Honoring our veterans via the gift of hospice

Pinchas Paul Zohav

Before becoming a hospice chaplain, I did not know that one the highest honors of this role would be attending and serving our veterans, the men and women who have served us.

The places they’ve gone, the people they’ve seen, the history they have made, astounds me each and every moment I spent accompanying and listening to them.

A tall 94-year-old sailor who spent five long tours in a cramped submarine in the South Pacific. A military photographer who saw it all and shared the war with us through the lens of his camera. A sailor who spent time in Hawaii while his severely damaged destroyer was being repaired. An Air Force veteran who began his spiritual journey picking up a pamphlet laying at the end of a freezing metal runway one dark night in Korea.

Their tales were not purely of luck and survival. One Seabee told me how he bulldozed an airstrip on Saipan next to a cliff over which whole families, men, women, and children had just thrown themselves, choosing suicide to avoid being eaten by approaching enemy soldiers.

As hospice chaplain, I escorted a Vietnam veteran who had been in such suffering that he considered suicide before accepting hospice palliative care. The care he received in hospice allowed him and his wife many more months of high-quality pain-controlled living and loving together.

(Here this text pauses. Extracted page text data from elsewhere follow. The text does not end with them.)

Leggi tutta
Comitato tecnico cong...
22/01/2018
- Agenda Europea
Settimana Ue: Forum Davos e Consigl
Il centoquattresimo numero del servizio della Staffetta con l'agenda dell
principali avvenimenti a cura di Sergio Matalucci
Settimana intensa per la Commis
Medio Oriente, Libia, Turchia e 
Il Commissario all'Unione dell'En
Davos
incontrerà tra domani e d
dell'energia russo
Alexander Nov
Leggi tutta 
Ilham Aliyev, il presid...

I have come to understand that choosing hospice care is not “giving up,” “surrendering,” or “sentencing a loved one to die.” Hospice is so very much more. Hospice is life, not only a gift to loved ones who have gone through and contributed so much, hospice is a gift to all of us who remain to honor them and pass on their astounding stories. 

Lastly, as a Jewish chaplain I have come to appreciate the Jewish value of tzedakah (justice, or charity) in a whole new way. The mitzvah of giving tzedakah is fulfilled when we’ve passed on to others that which we received from God. My hospice chaplain’s experience teaches me that sharing a life well lived, passing on our life-won experiences to others, fulfills the mitzvah of tzedakah.

Pinchas Paul Zohav is an ordained rabbinic pastor in Tucson. He serves as Jewish community chaplain for the Jewish Federation of Southern Arizona’s Northwest Division and works as hospice chaplain for Harbor Light Hospice.